To summarize, both protocols and abstract classes are great ways to define interfaces in Python. The former requires that concrete implementations subclass the interfaces: they define a recipe for how interfaces should be related in a top-down manner. On the other hand, protocols are simply an acknowledgement that duck typing, a cornerstone of the Python language, are all you need to define interfaces. After all, interfaces are really just a way to define public behaviour of classes. Protocols help doing this formally and statically instead of trusting the runtime behaviour of our classes.

Footnotes

  1. As a side note, this is a classic example of premature optimization. As it turns out, we settled on the first optimization algorithm we chose, and only needed to experiment with a couple of problem formulations. There was no need at the time to pre-emptively optimize and generalize the codebase.

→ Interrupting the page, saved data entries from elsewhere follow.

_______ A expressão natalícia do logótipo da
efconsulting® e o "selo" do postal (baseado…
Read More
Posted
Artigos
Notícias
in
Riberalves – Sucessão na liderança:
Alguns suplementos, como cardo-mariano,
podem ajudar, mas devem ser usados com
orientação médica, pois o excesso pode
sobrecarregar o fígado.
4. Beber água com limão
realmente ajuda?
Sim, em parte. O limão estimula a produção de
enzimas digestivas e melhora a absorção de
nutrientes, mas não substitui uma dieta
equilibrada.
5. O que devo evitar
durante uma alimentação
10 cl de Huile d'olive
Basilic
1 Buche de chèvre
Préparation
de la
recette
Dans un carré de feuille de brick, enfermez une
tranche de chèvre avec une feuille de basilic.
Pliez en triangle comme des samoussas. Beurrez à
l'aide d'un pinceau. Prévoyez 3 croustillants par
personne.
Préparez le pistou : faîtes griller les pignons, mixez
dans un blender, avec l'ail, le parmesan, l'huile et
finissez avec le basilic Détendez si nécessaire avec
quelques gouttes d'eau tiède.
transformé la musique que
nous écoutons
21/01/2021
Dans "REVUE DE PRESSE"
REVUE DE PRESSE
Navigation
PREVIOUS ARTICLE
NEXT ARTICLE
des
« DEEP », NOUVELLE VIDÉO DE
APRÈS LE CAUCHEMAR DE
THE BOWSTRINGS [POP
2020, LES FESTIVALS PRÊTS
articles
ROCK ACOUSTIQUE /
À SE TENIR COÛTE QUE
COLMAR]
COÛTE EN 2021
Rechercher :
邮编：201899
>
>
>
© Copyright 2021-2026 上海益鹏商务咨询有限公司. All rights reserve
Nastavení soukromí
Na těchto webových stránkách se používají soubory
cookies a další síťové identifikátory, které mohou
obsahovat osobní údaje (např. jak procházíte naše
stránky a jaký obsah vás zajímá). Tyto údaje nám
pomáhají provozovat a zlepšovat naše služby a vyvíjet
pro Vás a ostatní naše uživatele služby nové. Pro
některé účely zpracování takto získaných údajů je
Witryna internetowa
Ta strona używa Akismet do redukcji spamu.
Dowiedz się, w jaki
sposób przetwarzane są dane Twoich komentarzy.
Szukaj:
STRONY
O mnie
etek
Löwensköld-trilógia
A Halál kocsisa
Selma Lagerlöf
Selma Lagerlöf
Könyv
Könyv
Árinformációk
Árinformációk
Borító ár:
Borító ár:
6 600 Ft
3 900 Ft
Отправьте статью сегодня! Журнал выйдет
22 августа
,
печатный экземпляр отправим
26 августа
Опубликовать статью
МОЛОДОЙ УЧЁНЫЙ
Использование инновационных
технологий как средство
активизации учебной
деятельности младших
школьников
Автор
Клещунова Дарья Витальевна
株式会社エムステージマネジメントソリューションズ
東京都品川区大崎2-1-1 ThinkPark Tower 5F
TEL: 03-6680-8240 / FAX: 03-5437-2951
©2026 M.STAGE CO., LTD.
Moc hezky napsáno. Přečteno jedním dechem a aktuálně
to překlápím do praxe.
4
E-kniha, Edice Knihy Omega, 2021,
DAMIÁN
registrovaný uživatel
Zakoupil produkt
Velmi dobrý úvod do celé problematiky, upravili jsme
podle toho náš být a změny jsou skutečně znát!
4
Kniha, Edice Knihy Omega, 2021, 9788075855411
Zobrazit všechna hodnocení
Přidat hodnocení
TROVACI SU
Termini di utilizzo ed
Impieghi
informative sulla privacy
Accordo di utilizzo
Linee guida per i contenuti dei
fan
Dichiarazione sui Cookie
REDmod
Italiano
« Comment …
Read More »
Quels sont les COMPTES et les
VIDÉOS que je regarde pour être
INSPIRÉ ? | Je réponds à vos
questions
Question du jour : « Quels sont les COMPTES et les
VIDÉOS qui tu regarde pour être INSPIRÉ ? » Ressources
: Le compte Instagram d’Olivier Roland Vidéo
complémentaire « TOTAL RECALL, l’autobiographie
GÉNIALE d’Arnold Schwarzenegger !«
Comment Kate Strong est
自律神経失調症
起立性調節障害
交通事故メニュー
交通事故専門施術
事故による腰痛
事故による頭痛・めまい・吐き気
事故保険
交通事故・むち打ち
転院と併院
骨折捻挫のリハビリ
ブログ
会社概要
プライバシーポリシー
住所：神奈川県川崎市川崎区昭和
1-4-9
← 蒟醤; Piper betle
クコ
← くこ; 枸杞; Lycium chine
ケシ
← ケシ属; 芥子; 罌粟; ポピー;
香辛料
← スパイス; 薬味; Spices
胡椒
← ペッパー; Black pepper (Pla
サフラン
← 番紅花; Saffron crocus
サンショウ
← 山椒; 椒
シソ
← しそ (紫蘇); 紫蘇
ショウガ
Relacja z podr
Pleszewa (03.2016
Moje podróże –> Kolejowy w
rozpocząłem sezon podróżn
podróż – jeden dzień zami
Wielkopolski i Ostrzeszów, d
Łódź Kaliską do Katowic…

  2. Although in this case, the field is more complicated than a simple real vector.

  3. There are some ways to do this with packages, see for example the excellent beartype.

  4. In this situation, you would probably end up creating a subprotocol which would inherit from SupportsMutation, SupportsCrossover, and Protocol to define classes compatible with genetic algorithms.